Le juge des référés rejette la demande de réouverture des salles de spectacle et de cinéma. Il reconnaît toutefois « une atteinte grave aux libertés » et prévient que « la mesure de fermeture n’est légale que tant que demeure un niveau particulièrement élevé de diffusion du virus ».
Noël ne sonnera pas avant l’heure pour le monde de la culture. Saisi par plusieurs dizaines d’artistes, théâtres et représentants du secteur du spectacle vivant et du cinéma pour qu’il suspende la fermeture des salles, le juge des référés du Conseil d’État a rejeté cette demande au vu du « contexte sanitaire général ».
Dans sa décision, rendue mercredi 23 décembre, il reconnait que cette fermeture « porte une atteinte grave aux libertés, notamment à la liberté d’expression, à la liberté de création artistique, à la liberté d’accès aux œuvres culturelles et à la liberté d’entreprendre ». Il souligne aussi la qualité des protocoles sanitaires mis en place par les différents lieux « qui sont de nature, au moins pour une partie des salles, à diminuer significativement le risque lié à l’existence de rassemblements dans un espace clos ».
Malgré tout, le contexte incertain des derniers jours pèse lourd dans la balance. « Les données actuelles montrent une dégradation de la situation sanitaire au cours de la période récente, à partir d’un plateau épidémique déjà très élevé, et pourraient se révéler encore plus préoccupantes au début du mois de janvier, précise le juge des référés. En outre, la détection d’un nouveau variant du SARS-CoV-2 au Royaume-Uni est de nature à accroître l’incertitude. » Ce qui pousse le magistrat à ne pas suspendre la fermeture.

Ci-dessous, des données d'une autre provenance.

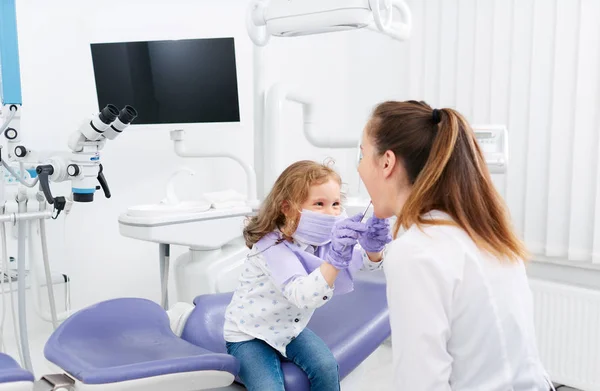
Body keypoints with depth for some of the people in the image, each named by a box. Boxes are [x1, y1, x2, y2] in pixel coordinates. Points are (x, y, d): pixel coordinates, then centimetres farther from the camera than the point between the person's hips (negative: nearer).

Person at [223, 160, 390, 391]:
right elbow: (302, 296, -44)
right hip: (249, 334, -5)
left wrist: (373, 246, -40)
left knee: (326, 367, -16)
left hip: (289, 328, 5)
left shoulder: (323, 237, -8)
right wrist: (335, 258, -60)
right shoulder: (273, 246, -29)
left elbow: (368, 261, -15)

« On a perdu, mais on a gagné »
Toutefois, le Conseil d’Etat prévient : « Le maintien de la fermeture au public serait manifestement illégal s’il n’était justifié que parce qu’il existe un risque de contamination des spectateurs, indépendamment du contexte sanitaire général. La mesure de fermeture n’est donc légale que tant que demeure un niveau particulièrement élevé de diffusion du virus, susceptible de compromettre à court terme la prise en charge, notamment hospitalière, des personnes contaminées et des patients atteints d’autres affections. »
Une décision que la directrice de Monfort, Laurence de Magalhaes, estime « juste, recevable et pas critiquable ». « On a perdu, mais on a gagné, se félicite-t-elle. Lorsque nous avons vu que le R0 était repassé au-dessus de 1, sans compter l’apparition du virus mutant en Grande-Bretagne, nous y allions sans illusions et savions que le moment était plus à la sagesse, mais nous avons été bien écoutés par le Conseil d’Etat qui réaffirme ce principe fort de liberté d’accès aux oeuvres culturelles. » Et le président du Syndeac, Nicolas Dubourg, d’abonder : « Par les arguments qu’il avance, le Conseil d’Etat reconnaît que les décisions prises par le gouvernement portaient atteinte à certaines libertés fondamentales. Si on enlève la question du timing, de la dégradation récente de la situation sanitaire dont nous avons bien conscience, cela revient à dire qu’il ne disposait pas d’éléments suffisants, le 10 décembre dernier, pour maintenir la fermeture de nos lieux et que celle-ci ne peut pas être durable. »
Désormais, le monde du théâtre espère que le gouvernement prendra le chemin de la concertation pour fixer des repères clairs et sera « plus équilibré dans ses décisions », selon le directeur du Théâtre Paris-Villette, Adrien de Van. « A l’avenir, avec une dynamique épidémique descendante, il ne sera plus possible d’ouvrir les commerces en laissant fermer les théâtres », anticipe-t-il. D’autant que le Conseil d’Etat a balayé d’un revers de main l’un des arguments des pouvoirs publics en affirmant que l’accès dématérialisé aux oeuvres ne pouvait se substituer totalement, en matière de liberté, au spectacle vivant.